(Records contained in a dataset)
------------------------------------------------

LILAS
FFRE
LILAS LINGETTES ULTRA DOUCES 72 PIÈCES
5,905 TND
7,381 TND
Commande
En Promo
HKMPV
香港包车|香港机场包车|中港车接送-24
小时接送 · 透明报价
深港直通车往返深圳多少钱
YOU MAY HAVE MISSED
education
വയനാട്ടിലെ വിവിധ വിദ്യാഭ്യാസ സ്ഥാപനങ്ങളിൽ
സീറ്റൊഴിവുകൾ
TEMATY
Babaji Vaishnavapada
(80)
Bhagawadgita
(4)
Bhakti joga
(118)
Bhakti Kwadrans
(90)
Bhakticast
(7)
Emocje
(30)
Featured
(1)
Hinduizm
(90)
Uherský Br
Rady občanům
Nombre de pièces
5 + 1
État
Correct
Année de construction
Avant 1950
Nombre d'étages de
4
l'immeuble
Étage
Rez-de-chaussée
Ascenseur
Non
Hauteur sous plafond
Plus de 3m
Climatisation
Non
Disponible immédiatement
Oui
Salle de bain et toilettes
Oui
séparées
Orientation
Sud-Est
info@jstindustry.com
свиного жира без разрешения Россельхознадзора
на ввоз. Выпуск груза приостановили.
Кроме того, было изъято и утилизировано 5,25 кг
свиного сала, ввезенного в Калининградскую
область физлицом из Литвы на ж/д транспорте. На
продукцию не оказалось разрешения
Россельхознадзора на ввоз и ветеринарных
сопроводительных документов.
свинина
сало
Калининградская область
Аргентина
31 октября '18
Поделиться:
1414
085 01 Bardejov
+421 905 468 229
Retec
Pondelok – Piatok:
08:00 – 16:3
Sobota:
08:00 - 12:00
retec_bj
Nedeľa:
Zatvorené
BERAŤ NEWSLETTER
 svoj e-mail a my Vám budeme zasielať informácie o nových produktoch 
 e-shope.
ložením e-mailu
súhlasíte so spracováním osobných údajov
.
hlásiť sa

------------------------------------------------

**WHAT NEEDS TO BE DONE:** Give back the data exactly.

**RESPONSE AREA:**
LILAS
FFRE
LILAS LINGETTES ULTRA DOUCES 72 PIÈCES
5,905 TND
7,381 TND
Commande
En Promo
HKMPV
香港包车|香港机场包车|中港车接送-24
小时接送 · 透明报价
深港直通车往返深圳多少钱
YOU MAY HAVE MISSED
education
വയനാട്ടിലെ വിവിധ വിദ്യാഭ്യാസ സ്ഥാപനങ്ങളിൽ
സീറ്റൊഴിവുകൾ
TEMATY
Babaji Vaishnavapada
(80)
Bhagawadgita
(4)
Bhakti joga
(118)
Bhakti Kwadrans
(90)
Bhakticast
(7)
Emocje
(30)
Featured
(1)
Hinduizm
(90)
Uherský Br
Rady občanům
Nombre de pièces
5 + 1
État
Correct
Année de construction
Avant 1950
Nombre d'étages de
4
l'immeuble
Étage
Rez-de-chaussée
Ascenseur
Non
Hauteur sous plafond
Plus de 3m
Climatisation
Non
Disponible immédiatement
Oui
Salle de bain et toilettes
Oui
séparées
Orientation
Sud-Est
info@jstindustry.com
свиного жира без разрешения Россельхознадзора
на ввоз. Выпуск груза приостановили.
Кроме того, было изъято и утилизировано 5,25 кг
свиного сала, ввезенного в Калининградскую
область физлицом из Литвы на ж/д транспорте. На
продукцию не оказалось разрешения
Россельхознадзора на ввоз и ветеринарных
сопроводительных документов.
свинина
сало
Калининградская область
Аргентина
31 октября '18
Поделиться:
1414
085 01 Bardejov
+421 905 468 229
Retec
Pondelok – Piatok:
08:00 – 16:3
Sobota:
08:00 - 12:00
retec_bj
Nedeľa:
Zatvorené
BERAŤ NEWSLETTER
 svoj e-mail a my Vám budeme zasielať informácie o nových produktoch 
 e-shope.
ložením e-mailu
súhlasíte so spracováním osobných údajov
.
hlásiť sa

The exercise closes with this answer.